Established August 1982 (1982-08)
Area 1,120 hectares (2,800 acres)
Managing authorities Parks Victoria
Website Deep Lead Nature Conservation Reserve
Footnotes IUCN
See also Protected areas of Victoria

Deep Lead Nature Conservation Reserve is a protected area in the Australian state of Victoria located in the state's west on the north side of the town centre in Stawell. The area was formerly used for gold mining but now contains a variety of Eucalyptus which provide habitat for a range of birds and mammals, including some endangered species. Several species of rare ground orchids also grow in the reserve.

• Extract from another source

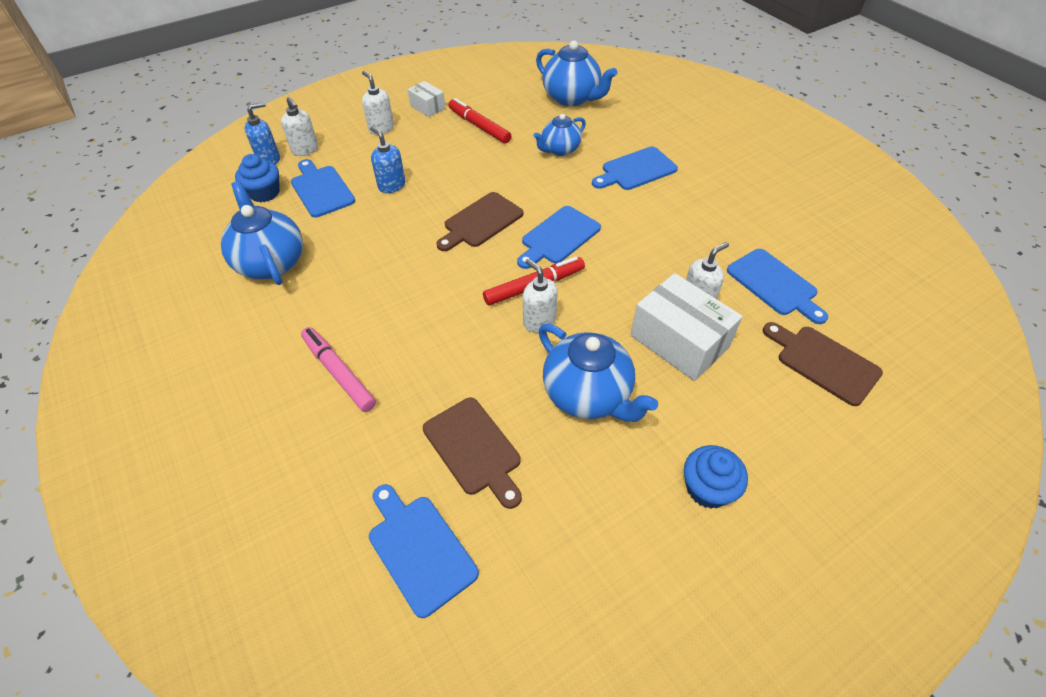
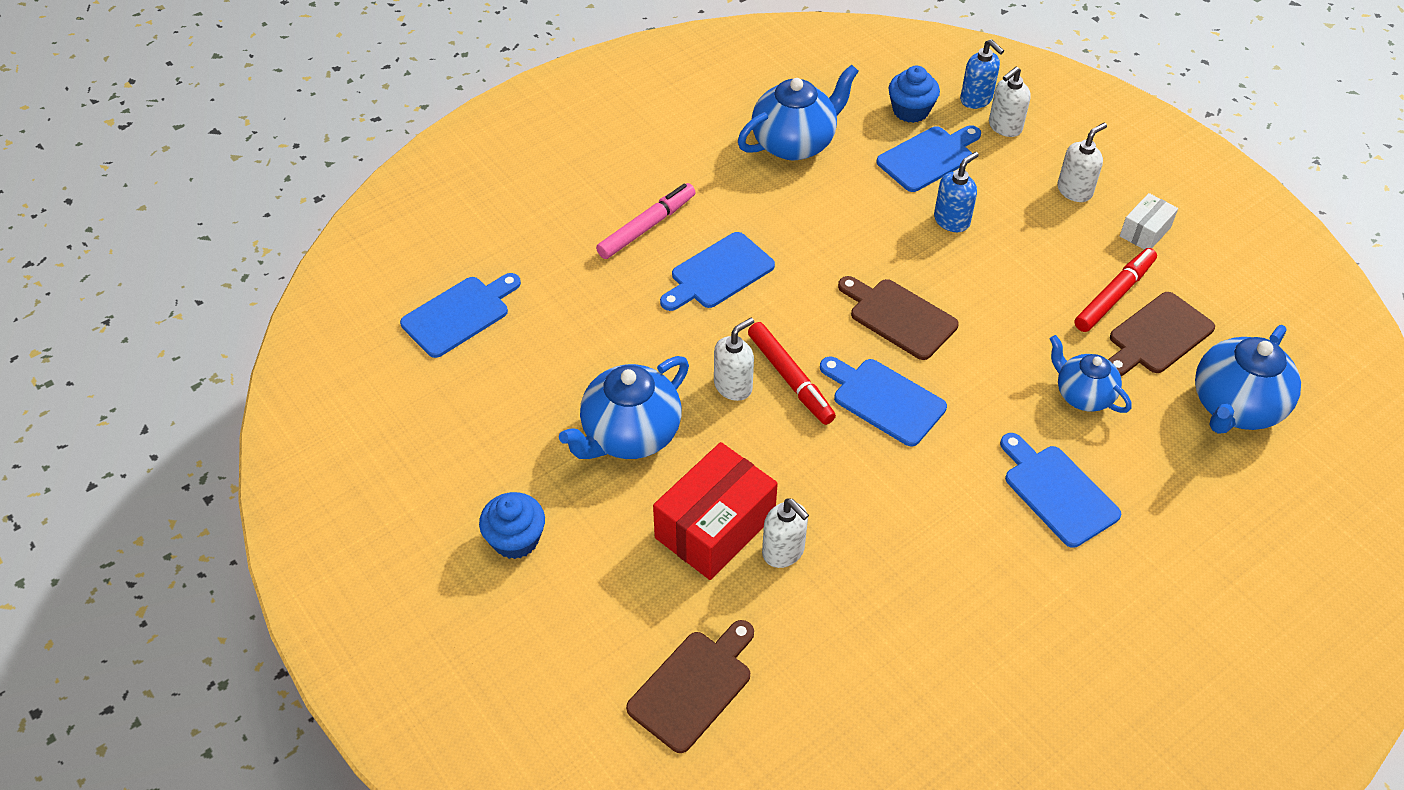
camera: 85 degrees right, 0 degrees up
brown cutting board [423,398,522,509] -> brown cutting board moved to [1108,292,1215,376]
white box [631,273,743,381] -> red box [653,442,778,580]
blue cutting board [727,249,828,324] -> blue cutting board moved to [660,232,775,311]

The Djab wurrung and Jardwadjali people are the traditional owners of the Deep Lead area. Deep Lead was established as a gold-mining area shortly after the Australasian Mining Company found the "Australasian Lead" in 1867. The first shaft was abandoned after nearly ten years due to flooding and in 1878 a second shaft was sunk nearby to a depth of 80 m (300 ft). On 12 December 1882, workers accidentally broke into the abandoned workings and water began flooding the new shaft. In spite of frantic efforts by boilermen working pumps, only five of the 27 miners were able to escape. Most of the mining equipment has been removed but the depression of the flooded shaft is visible and a cairn and trees mark the site of the tragedy.

The Deep Lead Nature Conservation Reserve was first established in 1982 when 1,120 hectares (2,800 acres) were set aside and in 2002 a further 750.6 hectares (1,855 acres) were added. There is an extensive track network throughout the reserve but there are no camping facilities and prospecting and fossicking are not permitted.

About 350 species of native plants occur in the reserve. The eucalypts include red ironbark (Eucalyptus tricarpa), yellow gum (Eucalyptus leucoxylon), yellow box (Eucalyptus melliodora), long-leaf box (Eucalyptus goniocalyx), red stringybark (Eucalyptus obliqua), river red gum (Eucalyptus camaldulensis) and grey box (Eucalyptus microcarpa). Wattles, particularly golden wattle (Acacia pycnantha) are common in the understorey and rare orchids are sometimes seen. Many bird and mammal species are also common here and the endangered swift parrot (Lathamus discolor) is sometimes seen. The endangered squirrel glider (Petaurus norfolcensis) is nocturnal and rarely observed.

As of 2016, the reserve was classified as an IUCN Category IA protected area.